= Kundanlal Dholakia =

Indian politician

Kundanlal Dholakia (10 August 1920 – 8 March 2011) was a politician from Gujarat. He was born in Calcutta to Jashwantray and Jiviben. He started his career as lawyer and was president of Kutch District Bar Association for year 1965–66. He married Harsuta. He was member of erstwhile Bombay Assembly from 1957 to 1960 and Gujarat Assembly from 1960 to 1962 as a member of pre-Indira Congress party from Bhuj. In 1962 elections as candidate of Congress from Bhuj, he lost to independent candidate Gulabshankar Amritlal. After split of Congress in 1969 he became associated with Indian National Congress (Organisation) and was elected as a member of Gujarat Legislative Assembly for 1975-80 again from Bhuj.
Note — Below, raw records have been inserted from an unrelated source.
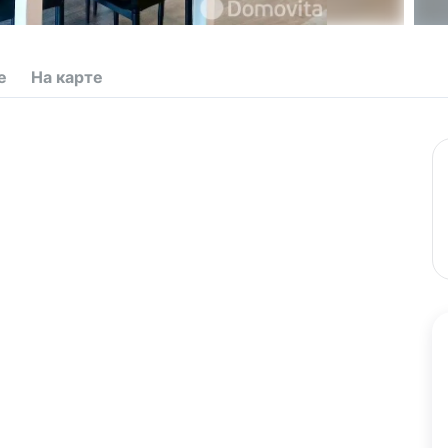
е
На карте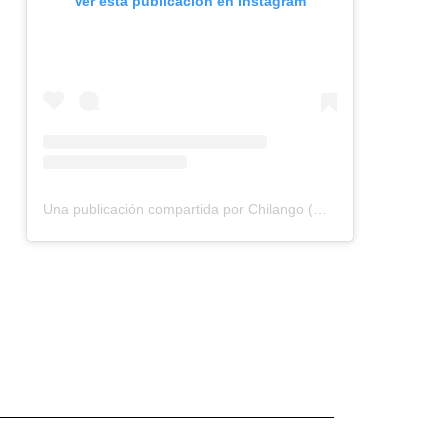
Ver esta publicación en Instagram
Una publicación compartida por Chilango (@chilangocom)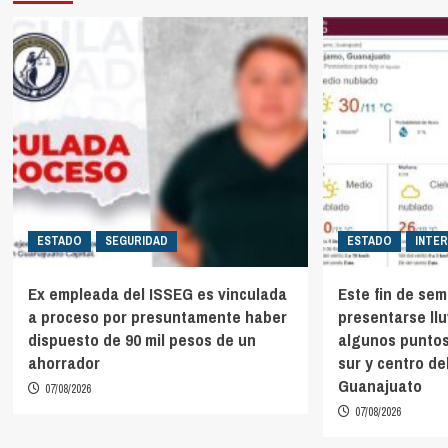
ESTADO
SEGURIDAD
ESTADO
INTE
Ex empleada del ISSEG es vinculada
Este fin de se
a proceso por presuntamente haber
presentarse ll
dispuesto de 90 mil pesos de un
algunos puntos
ahorrador
sur y centro de
Guanajuato
07/08/2026
07/08/2026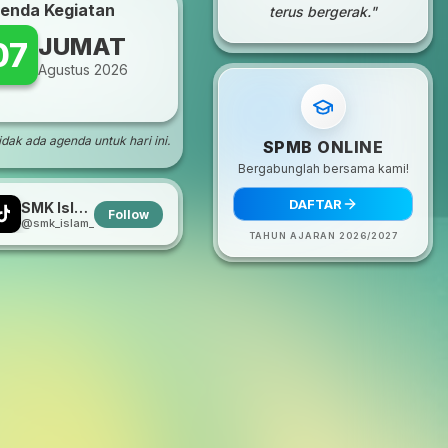
enda Kegiatan
terus bergerak."
JUMAT
07
Agustus 2026
dak ada agenda untuk hari ini.
SPMB ONLINE
Bergabunglah bersama kami!
DAFTAR
SMK Islam Adiluwih
Follow
@smk_islam_adiluwih
TAHUN AJARAN 2026/2027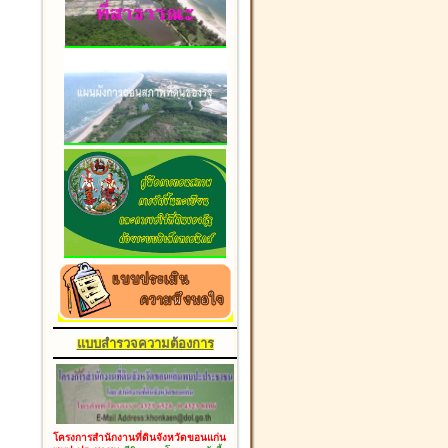
แบบสำรวจความต้องการ
โครงการสำนักงานที่ดินจังหวัดขอนแก่น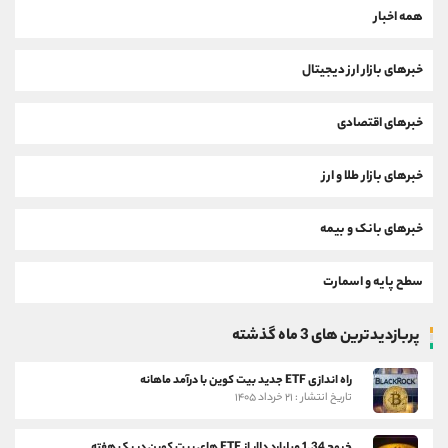
همه اخبار
خبرهای بازار ارز دیجیتال
خبرهای اقتصادی
خبرهای بازار طلا و ارز
خبرهای بانک و بیمه
سطح پایه و اسمارت
پربازدیدترین های 3 ماه گذشته
راه اندازی ETF جدید بیت کوین با درآمد ماهانه
تاریخ انتشار : ۲۱ خرداد ۱۴۰۵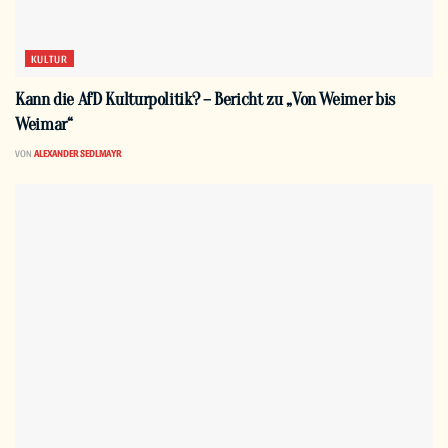
KULTUR
Kann die AfD Kulturpolitik? – Bericht zu „Von Weimer bis
Weimar“
VON
ALEXANDER SEDLMAYR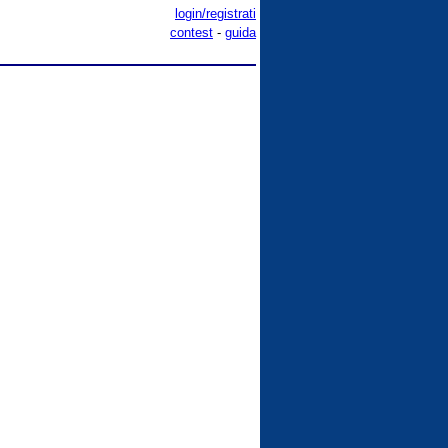
login/registrati
contest
-
guida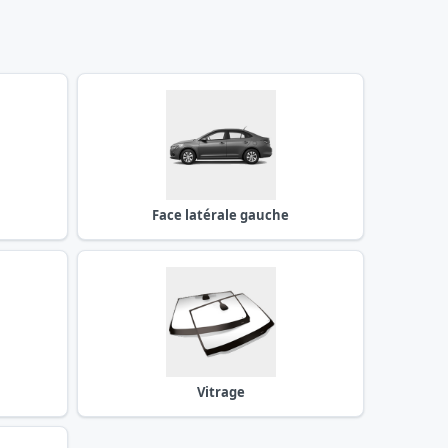
Face latérale gauche
Vitrage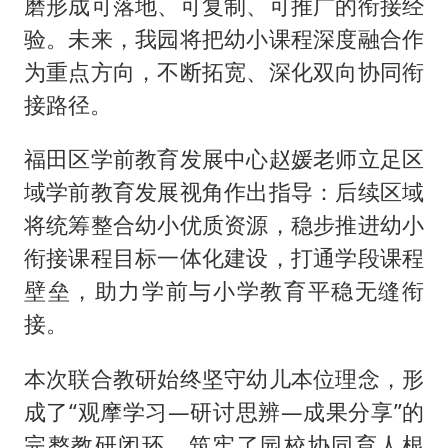
磨形成可落地、可复制、可推广的衔接经
验。未来，我园将把幼小课程深度融合作
为重点方向，不断拓宽、深化双向协同衔
接路径。
福田区学前教育发展中心赵媛老师立足区
域学前教育发展视角作出指导：后续区域
将统筹整合幼小优质资源，稳步推进幼小
衔接课程目标一体化建设，打通学段课程
壁垒，助力学前与小学教育平稳无缝衔
接。
本次联合教研始终坚守幼儿本位理念，形
成了“观摩学习—研讨思辨—成果分享”的
完整教研闭环，筑牢了园校协同育人根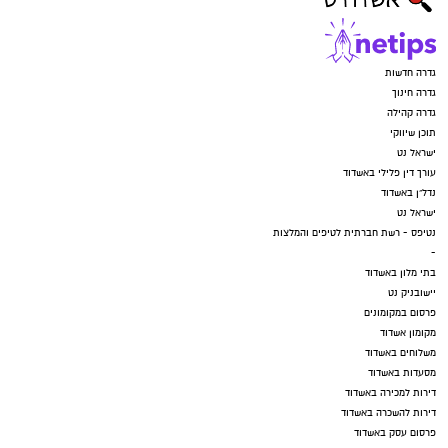
גדרה חדשות
גדרה חינוך
גדרה קהילה
תוכן שיווקי
ישראל נט
עורך דין פלילי באשדוד
נדל"ן באשדוד
ישראל נט
נטיפס - רשת חברתית לטיפים והמלצות
-
בתי מלון באשדוד
יישובניק נט
פרסום במקומונים
מקומון אשדוד
משלוחים באשדוד
מסעדות באשדוד
דירות למכירה באשדוד
דירות להשכרה באשדוד
פרסום עסק באשדוד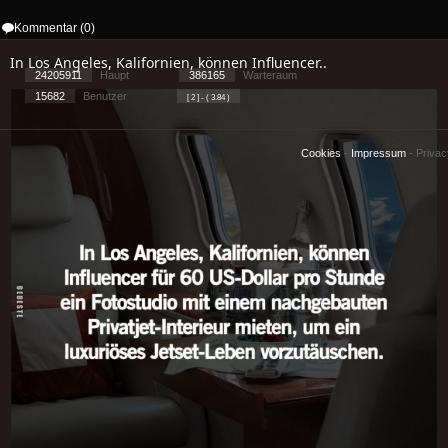
Kommentar (0)
In Los Angeles, Kalifornien, können Influencer..
24205911
Haupt
386165
Warteraum
15682
Benutzer
[ 2 ] - ( 3.84 )
Cookies
-
Impressum
-
Priva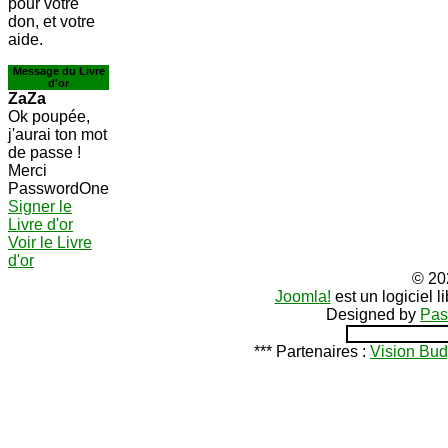
pour votre
don, et votre
aide.
Message du Livre
d'or
ZaZa
Ok poupée,
j'aurai ton mot
de passe !
Merci
PasswordOne
Signer le
Livre d'or
Voir le Livre
d'or
© 20
Joomla!
est un logiciel 
Designed by
Pas
*** Partenaires :
Vision Bud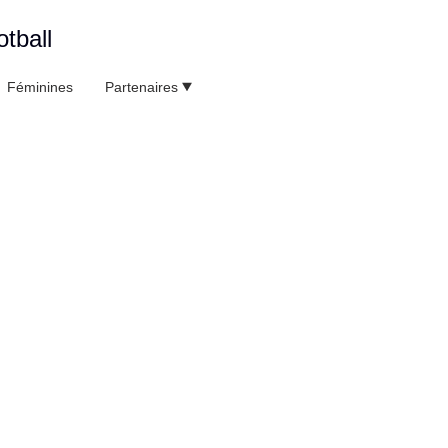
tball
Féminines
Partenaires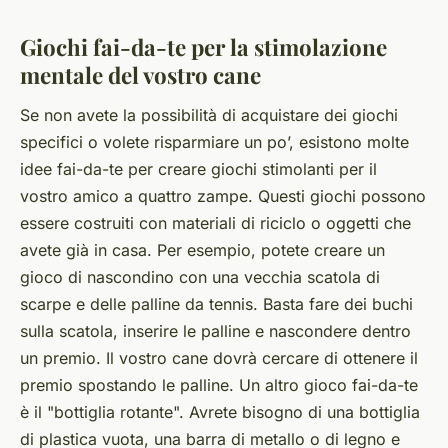
Giochi fai-da-te per la stimolazione
mentale del vostro cane
Se non avete la possibilità di acquistare dei giochi
specifici o volete risparmiare un po’, esistono molte
idee fai-da-te per creare giochi stimolanti per il
vostro amico a quattro zampe. Questi giochi possono
essere costruiti con materiali di riciclo o oggetti che
avete già in casa. Per esempio, potete creare un
gioco di nascondino con una vecchia scatola di
scarpe e delle palline da tennis. Basta fare dei buchi
sulla scatola, inserire le palline e nascondere dentro
un premio. Il vostro cane dovrà cercare di ottenere il
premio spostando le palline. Un altro gioco fai-da-te
è il "bottiglia rotante". Avrete bisogno di una bottiglia
di plastica vuota, una barra di metallo o di legno e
He was the speaker of Gujarat Assembly from June 1975 to March 1977 and then from April 1977 to June 1980. He worked actively during the earthquake and drought in Kutch during 1956. In 2009, he was awarded Gujarat Pratibha Award.
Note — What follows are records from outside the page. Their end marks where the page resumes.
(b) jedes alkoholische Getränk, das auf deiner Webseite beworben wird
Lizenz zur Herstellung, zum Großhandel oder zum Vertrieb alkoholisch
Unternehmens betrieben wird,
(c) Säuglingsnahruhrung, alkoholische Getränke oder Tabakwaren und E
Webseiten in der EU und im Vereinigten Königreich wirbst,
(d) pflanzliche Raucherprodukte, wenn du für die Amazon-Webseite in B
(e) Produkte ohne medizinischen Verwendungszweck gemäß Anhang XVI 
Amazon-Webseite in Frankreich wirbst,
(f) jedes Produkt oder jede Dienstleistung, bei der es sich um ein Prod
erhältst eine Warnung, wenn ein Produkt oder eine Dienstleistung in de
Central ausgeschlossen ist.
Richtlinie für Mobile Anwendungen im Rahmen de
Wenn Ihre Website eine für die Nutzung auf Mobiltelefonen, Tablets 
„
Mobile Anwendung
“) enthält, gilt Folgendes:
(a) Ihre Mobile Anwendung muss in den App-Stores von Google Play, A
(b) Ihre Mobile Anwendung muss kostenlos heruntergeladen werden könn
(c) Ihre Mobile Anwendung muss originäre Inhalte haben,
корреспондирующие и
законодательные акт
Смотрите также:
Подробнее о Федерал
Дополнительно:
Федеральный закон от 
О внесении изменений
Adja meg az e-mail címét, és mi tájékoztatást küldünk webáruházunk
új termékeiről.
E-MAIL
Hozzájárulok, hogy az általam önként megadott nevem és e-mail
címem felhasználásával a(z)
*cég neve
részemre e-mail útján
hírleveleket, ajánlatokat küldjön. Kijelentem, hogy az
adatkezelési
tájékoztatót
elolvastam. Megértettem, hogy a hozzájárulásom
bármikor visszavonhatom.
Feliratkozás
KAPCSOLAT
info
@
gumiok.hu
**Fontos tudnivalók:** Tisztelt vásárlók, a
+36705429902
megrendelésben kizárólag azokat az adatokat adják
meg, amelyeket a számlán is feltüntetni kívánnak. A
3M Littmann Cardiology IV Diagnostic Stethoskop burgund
His other major contribution was as a historian, he penned down history of Kutch in books - ‘Shruti ane Smruti: Kutch’ and ‘Kutch na antarango’ both wonderful books on Kutch's recent history. His major contribution to contemporary history of Gujarat was his book ‘Samayne sathvare Gujarat.’ This is most probably the only book that narrates Gujarat's political history between 1952 and 2009 in continuing chapters. Dholakia's book was first published in 1991. Though, Dholakia was from Congress party, he didn't rescue himself from writing something against Congress Chief Ministers of Gujarat while penning down contemporary history. After every few years he would add other chapters on recent political affairs. Thus the subsequent editions with added chapters were published in 1994, 2005 and finally in 2010. One has to take note that as a historian, he was active right till his death at age of 90 in 2011 and his last writings were published just a year before in 2010.